Step backwards for Left
Party, but "left" stays in power
Jan Ĺ Johansson analyses
the results of a disappointing, but mixed, election.
The Swedish election result was both wine and water
for a socialist. The right wing forces were defeated, but the
Left Party took a step backwards. In the local elections we lost
some seats and the extreme right succeeded in electing one or
two councillors in around 30 of the 290 local Swedish communities.
But The Left Party for the first time in history took a majority
in a town - 53,9% in Fagersta.
Why did the Left Party
lose votes to the Social Democrats?
First of all, the electorate was not entirely the same
as in 1998. About 400.000 of the 6.700.000 eligible voters were
voting for the first time, though among them the Left Party took
18%.
During the legislature 1994-1998 the governing Social
Democrats together with the Centre Party effected cuts in unemployment
insurance and other social programmes, which persuaded many Social
Democrats to turn to the Left Party in 1998, as well as EU-parliament
elections of 1995 and 1999.
Since 1998 state finances have been in better shape
and the Social Democrats have held budget negotiations with the
Left Party and the Greens. The Social Democrats had a right wing
position in relation to proposed new reforms, for example the
shortening of working hours, but from the voters' point of view
the situation was less stark, and less clear. Cuts as such have
not been on the state agenda since the '98 election.
When, during the election campaign, the Social Democrats
made a left turn, scrapping all plans to govern with right wing
parties, they were able to attract the voters who stood between
their own views and those of the Left Party.
Left Party ignored in
the debate
The fact that 80% of the newspaper are non-socialist
and the remaining Social Democratic makes it hard for the Left
Party to make any impression in the debate. The Social Democrats
and the Conservatives hogged the debate, presenting it as a battle
between left and right. The main issues for the Left Party - such
as feminism, shortening working hours and whether Sweden should
join the single currency - were shunned by the other parties.

What to produce:
Answer these questions about the Swedish election analysis above.
(a) What share of first-time voters did the Left Party take?
(b) Which party joined the governing Social Democrats in making cuts to unemployment insurance during the 1994-1998 legislature?
(c) What percentage of the newspapers are non-socialist?

Data section:
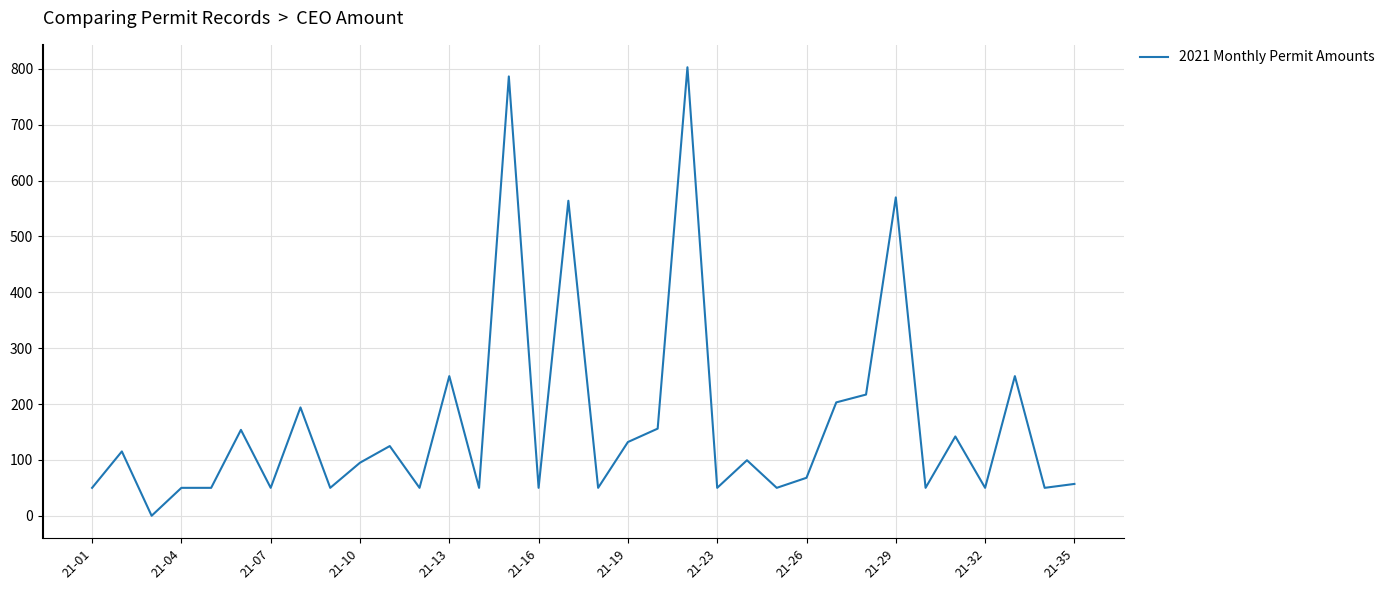

What is the greatest value displayed?

803.0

Finished task:
(a) 18%
(b) The Centre Party
(c) 80%